Namun, disisi yang lain pemerintah menetapkan kebijakan atas harga daging Rp. 80 ribu/kg. Atas kebijakan ini, dalam operasionalisasinya pemerintah telah melahirkan berbagai aturan yang tidak lagi mengindahkan kaidah-kaidah normatif pembangunan peternakan yang berpihak pada produsen. Kondisi ini dimanfaatkan oleh para penikmat bebas yang berpetualang memanfaatkan bisnis ini. Bisa dibayangkan apa yang tengah terjadi saat ini, yaitu besarnya keuntungan importir daging, dimana “daging industri” yang dijual sebagai “daging konsumsi” dengan marjinnya bisa mencapai lebih dari 50 %. Hal yang serupa terjadi pula pada bisnis importasi daging kerbau yang berasal dari negara yang belum bebas penyakit PMK.
Operasi Tangkap Tangan (OTT)
OTT oleh KPK terhadap PA seorang hakim MK dan LHI di tahun 2011 merupakan kasus yang melibatkan pejabat tinggi negara dan pengusaha, bernilai milyaran rupiah. Keterlibatan pengusaha dan penjabat tinggi tersebut, tidak lepas dari banyaknya kebijakan yang yang lahir tidak berbasis saintifik, bersifat abu-abu sehingga menjadikan multi tafsir.
Kebijakan yang dilahirkan tersebut telah berakibat pada karut marutnya pembangunan peternakan sapi potong serta gagal tercapainya swasembada daging sapi selama ini. Misalnya; banyak kebijakan pemerintah yang dapat menimbulkan kerancuan dalam pelaksanaannya, seperti nomenklatur yang pernah bermasalah yaitu: daging dan jeroan; sapi indukan; Lembu dan sapi; senjang waktu pemeliharaan sapi penggemukan, bobot sapi impor, penggunaan hormon, rasio impor bakalan dengan indukan dan lainnya. Atas multitafsir tersebut telah terjadi kasus, antara lain dengan kasus pajak impor, diadilinya 32 perusahaan feedloter yang dituduh melakukan kartel, maraknya importasi daging illegal di tahun 2003-2004 serta fluktuasi tingginya harga daging.
Kontroversi UU PKH
Sesungguhnya UU No. 41/2014 tentang PKH sangat kontroversial, pada pertimbangan konsiderannya berbunyi; bahwa dalam penyelenggaraan peternakan dan kesehatan hewan, upaya pengamanan maksimal (maksimum sekuriti) terhadap pemasukan dan pengeluaran ternak, hewan, dan produk hewan, pencegahan penyakit hewan dan zoonosis, penguatan otoritas veteriner, persyaratan halal bagi produk hewan yang dipersyaratkan, serta penegakan hukum terhadap pelanggaran kesejahteraan hewan.
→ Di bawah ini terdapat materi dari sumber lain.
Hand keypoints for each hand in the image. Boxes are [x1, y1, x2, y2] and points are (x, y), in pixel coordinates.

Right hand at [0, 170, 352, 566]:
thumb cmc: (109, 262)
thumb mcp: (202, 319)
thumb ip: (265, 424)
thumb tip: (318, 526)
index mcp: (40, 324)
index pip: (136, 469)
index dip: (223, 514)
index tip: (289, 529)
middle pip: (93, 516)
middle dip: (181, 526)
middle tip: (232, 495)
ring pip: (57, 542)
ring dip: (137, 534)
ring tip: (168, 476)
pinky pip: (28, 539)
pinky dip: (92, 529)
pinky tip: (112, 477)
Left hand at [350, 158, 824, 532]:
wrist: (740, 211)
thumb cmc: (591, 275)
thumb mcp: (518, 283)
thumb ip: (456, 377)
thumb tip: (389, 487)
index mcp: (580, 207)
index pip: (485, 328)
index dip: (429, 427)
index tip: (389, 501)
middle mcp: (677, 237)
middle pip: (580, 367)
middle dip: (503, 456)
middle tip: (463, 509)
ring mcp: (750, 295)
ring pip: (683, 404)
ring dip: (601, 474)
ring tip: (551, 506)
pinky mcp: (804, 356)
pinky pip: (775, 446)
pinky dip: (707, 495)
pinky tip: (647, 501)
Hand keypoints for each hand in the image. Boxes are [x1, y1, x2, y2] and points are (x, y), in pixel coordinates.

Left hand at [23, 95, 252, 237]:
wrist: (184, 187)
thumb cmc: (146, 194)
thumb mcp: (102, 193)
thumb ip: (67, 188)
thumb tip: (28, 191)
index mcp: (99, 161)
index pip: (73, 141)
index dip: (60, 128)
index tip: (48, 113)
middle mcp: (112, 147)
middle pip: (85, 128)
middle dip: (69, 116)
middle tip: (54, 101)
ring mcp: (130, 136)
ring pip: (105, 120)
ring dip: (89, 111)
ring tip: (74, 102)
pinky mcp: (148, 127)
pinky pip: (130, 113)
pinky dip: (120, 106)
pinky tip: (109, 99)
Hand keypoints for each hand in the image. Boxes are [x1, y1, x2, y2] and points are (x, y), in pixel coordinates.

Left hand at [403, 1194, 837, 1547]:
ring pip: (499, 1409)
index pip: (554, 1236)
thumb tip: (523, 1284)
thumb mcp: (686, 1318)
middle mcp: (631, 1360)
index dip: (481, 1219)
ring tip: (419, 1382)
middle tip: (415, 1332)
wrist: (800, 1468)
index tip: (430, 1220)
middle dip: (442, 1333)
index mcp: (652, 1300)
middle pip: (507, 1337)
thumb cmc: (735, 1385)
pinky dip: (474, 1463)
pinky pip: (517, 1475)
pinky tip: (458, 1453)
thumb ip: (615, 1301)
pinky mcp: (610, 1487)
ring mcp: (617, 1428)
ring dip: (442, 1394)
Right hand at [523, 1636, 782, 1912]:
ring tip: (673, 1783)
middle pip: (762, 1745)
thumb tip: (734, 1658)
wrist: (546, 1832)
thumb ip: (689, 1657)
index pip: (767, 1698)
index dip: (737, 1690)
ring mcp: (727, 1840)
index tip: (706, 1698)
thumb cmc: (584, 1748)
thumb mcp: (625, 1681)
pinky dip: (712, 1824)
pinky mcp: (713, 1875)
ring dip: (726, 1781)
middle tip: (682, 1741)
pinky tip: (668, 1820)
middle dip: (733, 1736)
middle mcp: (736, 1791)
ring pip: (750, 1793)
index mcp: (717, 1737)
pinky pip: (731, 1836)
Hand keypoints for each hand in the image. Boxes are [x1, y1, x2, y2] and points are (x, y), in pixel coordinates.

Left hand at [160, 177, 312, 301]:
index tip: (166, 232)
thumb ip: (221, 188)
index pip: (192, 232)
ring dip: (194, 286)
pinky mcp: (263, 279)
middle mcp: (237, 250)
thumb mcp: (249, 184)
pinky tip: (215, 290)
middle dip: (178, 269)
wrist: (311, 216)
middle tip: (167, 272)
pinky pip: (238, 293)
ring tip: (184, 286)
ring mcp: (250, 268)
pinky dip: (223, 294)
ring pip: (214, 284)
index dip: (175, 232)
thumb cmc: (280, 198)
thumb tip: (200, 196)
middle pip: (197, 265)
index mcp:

Realitanya dalam pasal pasal pada batang tubuh yang diubah dalam UU ini, malah justru sebaliknya yaitu menjadi minimum sekuriti. Misalnya pasal 59 ayat 2 pada UU No. 18/2009 bahwa produk hewan yang dimasukan ke Indonesia boleh dari suatu negara atau zona dalam suatu negara yang telah memenuhi persyaratan dan tata cara pemasukan produk hewan. Pasal ini sebenarnya telah diubah oleh MK tahun 2010 lalu menjadi ‘berasal dari suatu negara’ bukan berasal dari zona dalam suatu negara,tentunya dengan mempertimbangkan ‘maximum security’.
Namun, dalam UU No. 41/2014 hal tersebut muncul kembali di Pasal 36C. yaitu sebagai berikut: bahwa pemasukan Ternak Ruminansia Indukan ke dalam wilayah Negara Kesatuan Republik Indonesia dapat berasal dari suatu negara atau zona dalam suatu negara yang telah memenuhi persyaratan dan tata cara pemasukannya. Pasal ini jelas-jelas tidak memperhatikan keputusan uji materi yang dilakukan oleh MK di tahun 2010 lalu.
Terorisme Ekonomi
Terorisme ekonomi menurut Pakkanna (2016) adalah jenis teror yang kerap menyelimuti ekonomi rakyat. Rakyat menjadi tidak berdaya karena menghadapi problema struktural, yang ujungnya melahirkan ketimpangan dan kesenjangan.